YOUR OBJECTIVE => The records below are to be reproduced exactly, with the pictures left out.

MATERIAL TO PROCESS =>

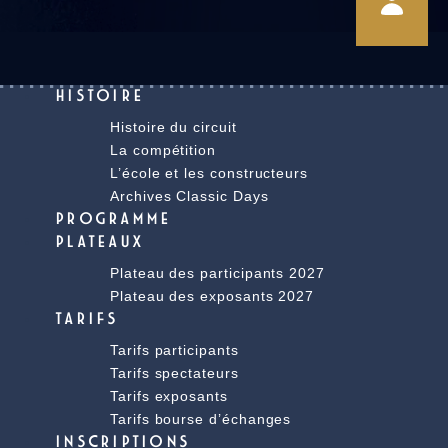
HISTOIRE
Histoire du circuit
La compétition
L’école et les constructeurs
Archives Classic Days
PROGRAMME
PLATEAUX
Plateau des participants 2027
Plateau des exposants 2027
TARIFS
Tarifs participants
Tarifs spectateurs
Tarifs exposants
Tarifs bourse d’échanges
INSCRIPTIONS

ANSWER TO THE PROBLEM =>
HISTOIRE
Histoire du circuit
La compétition
L’école et les constructeurs
Archives Classic Days
PROGRAMME
PLATEAUX
Plateau des participants 2027
Plateau des exposants 2027
TARIFS
Tarifs participants
Tarifs spectateurs
Tarifs exposants
Tarifs bourse d’échanges
INSCRIPTIONS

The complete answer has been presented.